Text segment.
Blueprint Genetics is adding over 400 genes to 138 panels and introducing an improved clinical-grade Next Generation Sequencing assay for panels, single genes and variant specific testing. This update includes a number of recently discovered, clinically relevant deep intronic and regulatory variants and will facilitate the introduction of mitochondrial DNA testing to panels by the end of 2019.
The panel updates take into account new disease genes as reported in peer-reviewed literature and relevant databases, in addition to customer requests, to further enhance the clinical utility of the panels. The update will come into effect on October 21, 2019. All panels and single gene tests will be performed using our new assay, a targeted clinical exome that has been customized in-house to include over 4,000 genes and ~ 2,000 clinically relevant, non-coding variants.

Brief.
Transcribe the part of the Blueprint Genetics announcement that begins at the words "The panel updates" and stop after "relevant, non-coding variants.". The material that comes next isn't needed.

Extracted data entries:
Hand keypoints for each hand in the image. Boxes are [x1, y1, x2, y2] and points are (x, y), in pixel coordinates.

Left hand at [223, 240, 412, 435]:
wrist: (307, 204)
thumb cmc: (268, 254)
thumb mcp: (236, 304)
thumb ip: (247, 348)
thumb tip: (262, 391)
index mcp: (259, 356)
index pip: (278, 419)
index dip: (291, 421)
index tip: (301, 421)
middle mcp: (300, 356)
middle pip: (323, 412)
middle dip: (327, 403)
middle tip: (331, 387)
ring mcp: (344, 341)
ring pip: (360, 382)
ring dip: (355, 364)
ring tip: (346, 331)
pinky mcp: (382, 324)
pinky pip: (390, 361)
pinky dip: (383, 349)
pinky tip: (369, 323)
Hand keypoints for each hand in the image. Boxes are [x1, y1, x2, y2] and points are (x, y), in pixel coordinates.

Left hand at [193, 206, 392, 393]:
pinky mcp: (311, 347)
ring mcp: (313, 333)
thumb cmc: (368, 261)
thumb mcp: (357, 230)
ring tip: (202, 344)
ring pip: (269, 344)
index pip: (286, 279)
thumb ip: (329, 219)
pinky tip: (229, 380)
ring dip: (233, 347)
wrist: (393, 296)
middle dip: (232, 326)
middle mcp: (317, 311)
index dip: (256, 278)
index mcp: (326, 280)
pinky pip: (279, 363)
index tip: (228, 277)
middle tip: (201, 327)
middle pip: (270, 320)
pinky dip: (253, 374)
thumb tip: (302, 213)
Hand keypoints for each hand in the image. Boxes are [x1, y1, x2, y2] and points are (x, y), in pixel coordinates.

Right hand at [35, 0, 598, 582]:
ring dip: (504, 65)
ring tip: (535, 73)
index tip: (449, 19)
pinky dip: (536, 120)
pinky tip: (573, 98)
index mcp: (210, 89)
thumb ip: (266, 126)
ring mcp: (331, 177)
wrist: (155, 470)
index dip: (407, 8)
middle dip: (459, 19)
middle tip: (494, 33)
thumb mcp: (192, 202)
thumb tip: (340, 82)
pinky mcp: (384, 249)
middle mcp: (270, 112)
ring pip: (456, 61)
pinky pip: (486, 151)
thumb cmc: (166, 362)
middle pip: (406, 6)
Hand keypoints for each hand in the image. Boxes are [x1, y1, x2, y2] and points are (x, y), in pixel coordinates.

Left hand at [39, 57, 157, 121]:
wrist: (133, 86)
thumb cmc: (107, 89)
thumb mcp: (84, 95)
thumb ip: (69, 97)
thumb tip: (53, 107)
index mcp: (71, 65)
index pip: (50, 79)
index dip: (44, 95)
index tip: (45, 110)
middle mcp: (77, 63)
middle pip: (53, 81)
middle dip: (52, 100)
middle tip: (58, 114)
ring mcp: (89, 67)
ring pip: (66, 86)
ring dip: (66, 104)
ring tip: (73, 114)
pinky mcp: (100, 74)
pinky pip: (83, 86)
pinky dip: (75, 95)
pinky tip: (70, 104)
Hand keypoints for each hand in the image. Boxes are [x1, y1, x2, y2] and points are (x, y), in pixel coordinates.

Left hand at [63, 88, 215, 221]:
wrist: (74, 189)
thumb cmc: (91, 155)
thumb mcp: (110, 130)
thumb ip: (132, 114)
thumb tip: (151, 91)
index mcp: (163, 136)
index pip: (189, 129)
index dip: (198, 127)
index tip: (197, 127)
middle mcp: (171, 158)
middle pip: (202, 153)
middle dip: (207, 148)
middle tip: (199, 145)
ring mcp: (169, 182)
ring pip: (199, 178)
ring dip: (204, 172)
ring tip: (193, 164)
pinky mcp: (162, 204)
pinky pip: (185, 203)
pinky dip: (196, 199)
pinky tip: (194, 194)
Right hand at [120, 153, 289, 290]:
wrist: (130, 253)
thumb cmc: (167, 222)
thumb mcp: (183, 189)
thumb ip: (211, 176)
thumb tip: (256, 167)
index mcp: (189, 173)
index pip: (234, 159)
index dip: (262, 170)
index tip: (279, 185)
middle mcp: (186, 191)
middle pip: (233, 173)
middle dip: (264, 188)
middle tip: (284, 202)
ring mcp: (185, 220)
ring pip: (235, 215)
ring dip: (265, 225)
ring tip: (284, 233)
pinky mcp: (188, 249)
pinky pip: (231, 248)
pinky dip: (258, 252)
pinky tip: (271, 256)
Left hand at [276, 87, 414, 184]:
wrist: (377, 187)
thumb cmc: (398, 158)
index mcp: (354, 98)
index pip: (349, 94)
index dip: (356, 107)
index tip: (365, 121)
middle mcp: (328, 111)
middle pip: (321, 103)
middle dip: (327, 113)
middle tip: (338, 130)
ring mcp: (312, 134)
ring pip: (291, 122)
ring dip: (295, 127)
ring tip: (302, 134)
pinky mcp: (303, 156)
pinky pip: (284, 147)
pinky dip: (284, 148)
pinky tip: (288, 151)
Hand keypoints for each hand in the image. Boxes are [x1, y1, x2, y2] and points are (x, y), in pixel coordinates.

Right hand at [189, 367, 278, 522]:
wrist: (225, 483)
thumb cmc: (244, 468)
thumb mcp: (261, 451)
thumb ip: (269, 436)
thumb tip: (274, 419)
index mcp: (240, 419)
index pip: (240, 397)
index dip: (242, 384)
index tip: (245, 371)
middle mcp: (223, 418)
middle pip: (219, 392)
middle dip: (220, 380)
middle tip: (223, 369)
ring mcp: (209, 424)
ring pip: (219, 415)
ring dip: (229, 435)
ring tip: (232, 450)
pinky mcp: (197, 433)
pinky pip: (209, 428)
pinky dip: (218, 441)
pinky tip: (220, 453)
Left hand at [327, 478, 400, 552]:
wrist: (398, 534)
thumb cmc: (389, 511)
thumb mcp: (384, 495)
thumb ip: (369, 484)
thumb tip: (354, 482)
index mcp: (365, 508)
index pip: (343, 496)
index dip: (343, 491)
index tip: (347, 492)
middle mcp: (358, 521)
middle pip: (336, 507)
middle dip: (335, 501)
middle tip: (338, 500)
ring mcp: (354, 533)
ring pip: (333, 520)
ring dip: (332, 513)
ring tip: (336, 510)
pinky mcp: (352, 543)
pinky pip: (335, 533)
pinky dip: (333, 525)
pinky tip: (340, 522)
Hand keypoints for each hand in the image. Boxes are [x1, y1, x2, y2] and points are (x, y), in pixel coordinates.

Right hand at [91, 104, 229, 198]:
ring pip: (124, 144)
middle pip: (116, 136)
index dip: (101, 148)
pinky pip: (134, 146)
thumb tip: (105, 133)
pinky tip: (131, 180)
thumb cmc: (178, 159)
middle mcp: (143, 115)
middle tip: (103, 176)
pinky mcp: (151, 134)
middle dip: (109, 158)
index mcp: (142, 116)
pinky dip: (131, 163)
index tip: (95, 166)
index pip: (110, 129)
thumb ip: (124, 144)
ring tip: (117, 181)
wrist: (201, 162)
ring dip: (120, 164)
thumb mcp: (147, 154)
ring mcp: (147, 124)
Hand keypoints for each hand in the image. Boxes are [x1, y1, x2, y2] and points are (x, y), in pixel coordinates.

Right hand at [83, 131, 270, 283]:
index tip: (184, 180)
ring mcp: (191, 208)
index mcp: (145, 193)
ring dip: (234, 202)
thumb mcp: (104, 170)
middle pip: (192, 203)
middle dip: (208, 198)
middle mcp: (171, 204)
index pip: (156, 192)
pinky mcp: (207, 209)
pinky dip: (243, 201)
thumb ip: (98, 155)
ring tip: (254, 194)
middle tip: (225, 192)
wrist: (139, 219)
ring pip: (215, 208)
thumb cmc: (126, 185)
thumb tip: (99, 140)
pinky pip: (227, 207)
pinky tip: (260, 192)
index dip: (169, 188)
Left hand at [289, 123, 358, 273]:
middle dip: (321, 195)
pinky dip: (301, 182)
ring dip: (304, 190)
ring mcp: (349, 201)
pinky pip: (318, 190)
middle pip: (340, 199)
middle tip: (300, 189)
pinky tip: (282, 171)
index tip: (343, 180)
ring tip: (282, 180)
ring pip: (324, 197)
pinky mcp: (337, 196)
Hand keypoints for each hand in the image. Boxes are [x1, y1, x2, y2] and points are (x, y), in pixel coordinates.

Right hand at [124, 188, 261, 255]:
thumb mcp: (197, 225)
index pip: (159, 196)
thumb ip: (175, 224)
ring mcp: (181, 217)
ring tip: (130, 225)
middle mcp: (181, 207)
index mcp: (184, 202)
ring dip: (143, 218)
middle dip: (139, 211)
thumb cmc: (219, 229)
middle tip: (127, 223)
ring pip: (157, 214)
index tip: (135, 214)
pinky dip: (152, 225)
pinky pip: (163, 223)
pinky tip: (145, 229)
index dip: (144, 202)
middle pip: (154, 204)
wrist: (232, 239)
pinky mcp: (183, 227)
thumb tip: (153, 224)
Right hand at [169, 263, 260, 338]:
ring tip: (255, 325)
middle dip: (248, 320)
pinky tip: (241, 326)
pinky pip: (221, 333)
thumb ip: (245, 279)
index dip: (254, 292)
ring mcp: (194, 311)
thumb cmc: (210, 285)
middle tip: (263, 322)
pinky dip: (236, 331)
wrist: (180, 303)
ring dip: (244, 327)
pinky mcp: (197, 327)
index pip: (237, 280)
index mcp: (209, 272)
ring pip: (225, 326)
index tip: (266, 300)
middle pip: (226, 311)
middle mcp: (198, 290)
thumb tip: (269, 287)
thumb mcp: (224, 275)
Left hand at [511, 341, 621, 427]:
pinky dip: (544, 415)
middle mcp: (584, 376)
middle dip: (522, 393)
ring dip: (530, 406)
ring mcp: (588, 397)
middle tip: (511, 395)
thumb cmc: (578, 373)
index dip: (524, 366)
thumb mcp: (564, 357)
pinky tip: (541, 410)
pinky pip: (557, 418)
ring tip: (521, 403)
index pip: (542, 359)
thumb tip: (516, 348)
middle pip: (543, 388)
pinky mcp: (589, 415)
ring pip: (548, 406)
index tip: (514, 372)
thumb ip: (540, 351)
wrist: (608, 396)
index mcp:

Problem solution.
The panel updates take into account new disease genes as reported in peer-reviewed literature and relevant databases, in addition to customer requests, to further enhance the clinical utility of the panels. The update will come into effect on October 21, 2019. All panels and single gene tests will be performed using our new assay, a targeted clinical exome that has been customized in-house to include over 4,000 genes and ~ 2,000 clinically relevant, non-coding variants.